As for the official determination to stop the activities of evil cults in villagers, Tsinghua University Political Science Department professor Kang Xiaoguang stated that the evil cults are popular among those whom the government has abandoned because the evil cults provide social services that the government is not offering and they also let people have a sense of belonging.
In November 11, 2004, the New York Times published the article Violence Taints Religion's Solace for China's Poor which claimed that the economic development in rural China has been slow so that the peasants who account for 2/3 of the population in China are still leading poor and backwards lives. By contrast, the people in the cities enjoy medical coverage and other social welfare benefits which have not yet reached the rural villages. The newspaper believes that the violent power struggle between the Three Grades of Servants and Eastern Lightning exposes the risks brought about by the urban-rural difference in government policies towards religion as well as overall government policies towards the peasants in health, education and religion.

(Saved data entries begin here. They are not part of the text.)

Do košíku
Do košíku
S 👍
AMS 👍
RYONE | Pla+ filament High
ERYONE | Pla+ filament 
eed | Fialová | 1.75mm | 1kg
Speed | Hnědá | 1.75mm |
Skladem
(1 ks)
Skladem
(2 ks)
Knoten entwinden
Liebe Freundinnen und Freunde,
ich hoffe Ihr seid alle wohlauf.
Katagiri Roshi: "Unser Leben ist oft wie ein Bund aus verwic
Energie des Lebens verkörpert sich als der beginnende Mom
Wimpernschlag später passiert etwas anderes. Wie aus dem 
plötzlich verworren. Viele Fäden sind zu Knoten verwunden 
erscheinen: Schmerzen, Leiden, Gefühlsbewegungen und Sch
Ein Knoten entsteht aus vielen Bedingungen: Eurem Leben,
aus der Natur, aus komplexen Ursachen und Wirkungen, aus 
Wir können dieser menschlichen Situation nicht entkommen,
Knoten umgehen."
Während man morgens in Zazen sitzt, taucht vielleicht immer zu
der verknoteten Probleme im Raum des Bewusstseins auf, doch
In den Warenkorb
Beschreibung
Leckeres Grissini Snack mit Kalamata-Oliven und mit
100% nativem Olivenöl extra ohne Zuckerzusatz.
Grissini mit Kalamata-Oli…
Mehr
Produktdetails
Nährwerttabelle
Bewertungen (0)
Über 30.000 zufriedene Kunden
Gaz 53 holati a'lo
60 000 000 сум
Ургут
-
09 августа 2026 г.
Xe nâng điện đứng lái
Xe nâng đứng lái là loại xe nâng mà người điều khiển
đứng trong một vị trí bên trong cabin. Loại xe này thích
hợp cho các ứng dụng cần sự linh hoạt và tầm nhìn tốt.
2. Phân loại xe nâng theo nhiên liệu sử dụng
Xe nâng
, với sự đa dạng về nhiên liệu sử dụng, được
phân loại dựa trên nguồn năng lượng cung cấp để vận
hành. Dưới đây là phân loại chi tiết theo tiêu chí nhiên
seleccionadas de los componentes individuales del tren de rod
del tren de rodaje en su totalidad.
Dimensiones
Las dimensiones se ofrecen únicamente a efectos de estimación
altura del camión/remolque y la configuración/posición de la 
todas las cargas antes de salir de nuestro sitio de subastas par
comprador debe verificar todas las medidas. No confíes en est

According to a researcher of religion in China who wishes to remain anonymous, emptiness and yearning in the closed rural society forced the religious churches to go underground, and form a breeding ground as fertile for the wheat and the barley. In the absence of diversified information channels which allow for comparisons to mainstream beliefs, the evil heretical cults are unlikely to be eradicated in mainland China. Therefore, he called for the government to allow more space in the development of new villages to let the heretical and mainstream religions interact positively and healthily. Then the heretics will naturally disappear and dissolve into nothingness. The ecology of religious beliefs in mainland China can then be changed step by step.